● **TASK ITEM**
Give back each line below verbatim.

::: THE RECORDS

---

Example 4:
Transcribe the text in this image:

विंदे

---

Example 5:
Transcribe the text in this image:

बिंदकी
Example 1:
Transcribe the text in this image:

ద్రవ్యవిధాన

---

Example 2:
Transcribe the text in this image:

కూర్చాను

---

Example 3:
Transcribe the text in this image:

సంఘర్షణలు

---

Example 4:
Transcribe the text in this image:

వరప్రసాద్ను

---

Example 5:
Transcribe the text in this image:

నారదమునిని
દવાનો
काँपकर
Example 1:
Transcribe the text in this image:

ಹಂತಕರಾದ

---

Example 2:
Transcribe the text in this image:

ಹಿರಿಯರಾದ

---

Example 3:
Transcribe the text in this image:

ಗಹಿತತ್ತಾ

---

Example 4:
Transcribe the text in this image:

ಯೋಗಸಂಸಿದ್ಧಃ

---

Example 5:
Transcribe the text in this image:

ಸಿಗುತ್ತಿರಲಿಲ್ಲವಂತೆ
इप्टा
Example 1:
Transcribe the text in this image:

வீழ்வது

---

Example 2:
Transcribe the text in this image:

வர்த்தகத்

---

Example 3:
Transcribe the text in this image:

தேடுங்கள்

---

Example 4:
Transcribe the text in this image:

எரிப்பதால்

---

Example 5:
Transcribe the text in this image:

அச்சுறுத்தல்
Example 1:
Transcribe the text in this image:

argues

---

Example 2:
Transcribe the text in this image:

::::::

● **RESPONSE**
---

Example 4:
Transcribe the text in this image:

विंदे

---

Example 5:
Transcribe the text in this image:

बिंदकी
Example 1:
Transcribe the text in this image:

ద్రవ్యవిధాన

---

Example 2:
Transcribe the text in this image:

కూర్చాను

---

Example 3:
Transcribe the text in this image:

సంఘర్షణలు

---

Example 4:
Transcribe the text in this image:

వరప్రసాద్ను

---

Example 5:
Transcribe the text in this image:

నారదమునిని
દવાનો
काँपकर
Example 1:
Transcribe the text in this image:

ಹಂತಕರಾದ

---

Example 2:
Transcribe the text in this image:

ಹಿರಿಯರಾದ

---

Example 3:
Transcribe the text in this image:

ಗಹಿತತ್ತಾ

---

Example 4:
Transcribe the text in this image:

ಯೋಗಸಂಸಿದ್ಧಃ

---

Example 5:
Transcribe the text in this image:

ಸಿಗುತ್ತಿರಲಿಲ್ಲವಂತೆ
इप्टा
Example 1:
Transcribe the text in this image:

வீழ்வது

---

Example 2:
Transcribe the text in this image:

வர்த்தகத்

---

Example 3:
Transcribe the text in this image:

தேடுங்கள்

---

Example 4:
Transcribe the text in this image:

எரிப்பதால்

---

Example 5:
Transcribe the text in this image:

அச்சுறுத்தல்
Example 1:
Transcribe the text in this image:

argues

---

Example 2:
Transcribe the text in this image:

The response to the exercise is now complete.